Exact hashing tells you if two documents are *identical*; MinHash tells you if
they're *nearly* identical — the question that matters for contract versions,
boilerplate clauses, and deduplicating a corpus. `kaos-nlp-core` shingles the
text into overlapping token n-grams and estimates their Jaccard similarity from
compact MinHash signatures.
Fully offline and deterministic.
Run it:
uv run examples/near-duplicates.py
"""
from __future__ import annotations
from kaos_nlp_core.hashing import MinHasher
# Two versions of the same clause (one word changed) + an unrelated clause.
CLAUSE_V1 = (
"The Tenant shall pay rent monthly on the first business day of each month "
"and any late payment incurs a five percent fee on the outstanding balance"
)
CLAUSE_V2 = (
"The Tenant shall pay rent monthly on the first business day of every month "
"and any late payment incurs a five percent fee on the outstanding balance"
)
UNRELATED = (
"Confidential Information must be protected by the Receiving Party for a "
"period of three years following the date of disclosure"
)
def main() -> tuple[float, float]:
hasher = MinHasher()
# 3-token shingles over the lowercased words.
sig_v1 = hasher.hash_token_shingles(CLAUSE_V1.lower().split(), 3)
sig_v2 = hasher.hash_token_shingles(CLAUSE_V2.lower().split(), 3)
sig_u = hasher.hash_token_shingles(UNRELATED.lower().split(), 3)
near_dup = sig_v1.jaccard(sig_v2)
unrelated = sig_v1.jaccard(sig_u)
print(f" similarity(clause v1, clause v2 — one word changed) = {near_dup:.3f}")

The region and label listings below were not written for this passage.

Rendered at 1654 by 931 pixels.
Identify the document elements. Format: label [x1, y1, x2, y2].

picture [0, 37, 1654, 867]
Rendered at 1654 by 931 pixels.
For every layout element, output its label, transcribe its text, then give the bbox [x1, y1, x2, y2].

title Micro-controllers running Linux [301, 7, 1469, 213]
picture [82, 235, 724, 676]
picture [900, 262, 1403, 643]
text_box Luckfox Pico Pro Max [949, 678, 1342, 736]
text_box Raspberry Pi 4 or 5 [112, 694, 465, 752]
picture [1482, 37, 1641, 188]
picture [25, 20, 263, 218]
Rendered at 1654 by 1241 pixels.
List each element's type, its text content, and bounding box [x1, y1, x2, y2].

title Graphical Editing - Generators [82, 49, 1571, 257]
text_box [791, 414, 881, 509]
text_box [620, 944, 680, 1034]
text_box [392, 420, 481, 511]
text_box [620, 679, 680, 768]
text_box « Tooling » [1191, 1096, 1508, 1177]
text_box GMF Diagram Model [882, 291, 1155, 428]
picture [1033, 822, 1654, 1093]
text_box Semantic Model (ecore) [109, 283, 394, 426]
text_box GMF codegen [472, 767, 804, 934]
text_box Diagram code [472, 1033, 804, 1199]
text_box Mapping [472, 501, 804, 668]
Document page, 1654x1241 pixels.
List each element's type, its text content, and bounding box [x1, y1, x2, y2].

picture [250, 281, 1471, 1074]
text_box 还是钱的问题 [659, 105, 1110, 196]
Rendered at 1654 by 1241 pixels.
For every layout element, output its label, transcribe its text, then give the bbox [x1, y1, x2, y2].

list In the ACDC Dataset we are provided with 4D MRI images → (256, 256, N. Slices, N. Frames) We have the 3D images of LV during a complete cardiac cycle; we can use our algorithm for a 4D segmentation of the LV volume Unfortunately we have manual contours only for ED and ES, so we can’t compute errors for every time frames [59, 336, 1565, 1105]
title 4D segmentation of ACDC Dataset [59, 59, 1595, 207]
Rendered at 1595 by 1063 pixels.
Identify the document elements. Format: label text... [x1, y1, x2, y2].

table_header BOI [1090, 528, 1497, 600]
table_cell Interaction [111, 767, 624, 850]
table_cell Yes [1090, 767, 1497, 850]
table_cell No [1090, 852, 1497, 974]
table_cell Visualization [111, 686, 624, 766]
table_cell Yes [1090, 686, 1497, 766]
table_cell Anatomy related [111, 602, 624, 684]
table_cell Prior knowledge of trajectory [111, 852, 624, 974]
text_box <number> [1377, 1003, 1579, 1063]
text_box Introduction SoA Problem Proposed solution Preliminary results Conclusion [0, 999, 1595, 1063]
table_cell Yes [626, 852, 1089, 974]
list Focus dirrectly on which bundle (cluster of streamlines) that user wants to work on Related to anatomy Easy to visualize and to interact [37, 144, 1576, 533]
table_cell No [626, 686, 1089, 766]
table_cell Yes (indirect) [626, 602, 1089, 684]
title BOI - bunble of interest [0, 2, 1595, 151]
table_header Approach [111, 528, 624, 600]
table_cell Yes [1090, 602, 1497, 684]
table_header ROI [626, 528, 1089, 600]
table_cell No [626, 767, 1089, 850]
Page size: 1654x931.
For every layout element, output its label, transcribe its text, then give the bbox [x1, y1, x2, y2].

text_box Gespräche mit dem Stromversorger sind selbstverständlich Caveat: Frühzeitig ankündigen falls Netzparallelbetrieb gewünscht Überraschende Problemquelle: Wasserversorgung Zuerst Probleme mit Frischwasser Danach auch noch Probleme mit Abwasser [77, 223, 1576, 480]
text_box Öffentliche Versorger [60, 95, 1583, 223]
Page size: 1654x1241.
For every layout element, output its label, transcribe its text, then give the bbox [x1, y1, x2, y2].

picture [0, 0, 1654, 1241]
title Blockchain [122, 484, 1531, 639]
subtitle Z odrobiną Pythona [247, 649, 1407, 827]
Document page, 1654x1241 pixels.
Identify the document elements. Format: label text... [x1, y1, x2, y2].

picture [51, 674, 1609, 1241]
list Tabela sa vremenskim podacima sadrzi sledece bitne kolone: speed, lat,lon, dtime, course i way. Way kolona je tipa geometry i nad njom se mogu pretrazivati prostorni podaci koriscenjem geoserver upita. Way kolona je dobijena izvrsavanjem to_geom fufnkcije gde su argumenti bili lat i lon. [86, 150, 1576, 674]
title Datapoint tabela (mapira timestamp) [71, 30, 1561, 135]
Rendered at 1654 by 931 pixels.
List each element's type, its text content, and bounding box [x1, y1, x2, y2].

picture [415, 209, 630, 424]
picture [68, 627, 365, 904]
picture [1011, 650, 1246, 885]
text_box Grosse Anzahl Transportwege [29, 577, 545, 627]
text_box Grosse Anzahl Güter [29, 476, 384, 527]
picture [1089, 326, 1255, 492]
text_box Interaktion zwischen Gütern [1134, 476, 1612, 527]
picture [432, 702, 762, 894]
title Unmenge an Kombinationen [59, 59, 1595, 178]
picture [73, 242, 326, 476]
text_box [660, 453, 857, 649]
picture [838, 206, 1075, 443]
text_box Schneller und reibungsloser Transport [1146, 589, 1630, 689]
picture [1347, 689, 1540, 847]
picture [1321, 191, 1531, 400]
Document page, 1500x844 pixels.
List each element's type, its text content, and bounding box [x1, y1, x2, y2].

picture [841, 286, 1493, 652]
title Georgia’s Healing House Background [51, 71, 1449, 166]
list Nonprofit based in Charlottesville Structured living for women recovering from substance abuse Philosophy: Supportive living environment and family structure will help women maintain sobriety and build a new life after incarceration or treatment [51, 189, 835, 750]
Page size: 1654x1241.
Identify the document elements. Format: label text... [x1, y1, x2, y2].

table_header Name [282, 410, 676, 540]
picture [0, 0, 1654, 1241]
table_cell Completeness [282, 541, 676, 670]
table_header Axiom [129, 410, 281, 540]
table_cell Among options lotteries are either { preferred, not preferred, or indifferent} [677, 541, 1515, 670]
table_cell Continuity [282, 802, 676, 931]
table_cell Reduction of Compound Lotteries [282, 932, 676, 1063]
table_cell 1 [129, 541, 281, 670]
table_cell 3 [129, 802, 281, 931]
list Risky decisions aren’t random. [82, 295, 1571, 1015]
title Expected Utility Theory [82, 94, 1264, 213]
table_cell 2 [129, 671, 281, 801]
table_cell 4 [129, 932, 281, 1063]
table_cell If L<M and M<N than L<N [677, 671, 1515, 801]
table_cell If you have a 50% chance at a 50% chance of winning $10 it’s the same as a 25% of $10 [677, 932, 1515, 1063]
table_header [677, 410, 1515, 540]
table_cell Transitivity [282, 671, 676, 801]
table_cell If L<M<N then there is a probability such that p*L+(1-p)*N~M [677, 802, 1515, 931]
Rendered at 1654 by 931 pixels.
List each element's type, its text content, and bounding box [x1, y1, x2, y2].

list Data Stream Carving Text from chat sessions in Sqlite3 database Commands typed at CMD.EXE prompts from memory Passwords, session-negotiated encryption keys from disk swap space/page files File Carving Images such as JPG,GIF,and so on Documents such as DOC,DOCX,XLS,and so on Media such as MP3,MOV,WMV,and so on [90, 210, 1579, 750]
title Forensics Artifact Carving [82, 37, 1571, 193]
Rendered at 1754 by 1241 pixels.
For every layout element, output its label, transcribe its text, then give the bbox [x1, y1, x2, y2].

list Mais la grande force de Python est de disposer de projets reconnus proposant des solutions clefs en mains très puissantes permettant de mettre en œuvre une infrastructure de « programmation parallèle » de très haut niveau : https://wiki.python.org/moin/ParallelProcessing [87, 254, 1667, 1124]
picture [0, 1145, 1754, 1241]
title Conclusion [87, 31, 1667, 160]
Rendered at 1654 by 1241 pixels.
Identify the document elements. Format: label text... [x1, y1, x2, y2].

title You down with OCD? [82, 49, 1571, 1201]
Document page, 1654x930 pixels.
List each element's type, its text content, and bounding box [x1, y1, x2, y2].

print(f" similarity(clause v1, unrelated NDA clause) = {unrelated:.3f}")
return near_dup, unrelated
if __name__ == "__main__":
near_dup, unrelated = main()
# Near-duplicate scores high; the unrelated clause scores zero.
assert near_dup > 0.5, f"expected high near-dup similarity, got {near_dup}"
assert unrelated == 0.0

Notes

  • The one-word-different clauses score ~0.81; the unrelated clause scores 0 — exactly the signal you want for “is this a revision of that?”.
  • hash_char_shingles works at the character level (robust to tokenization differences); MinHashIndex scales this to finding duplicates across a whole corpus instead of comparing pairs.
  • For semantic near-duplicates (same meaning, different words), use embeddings instead — MinHash is lexical.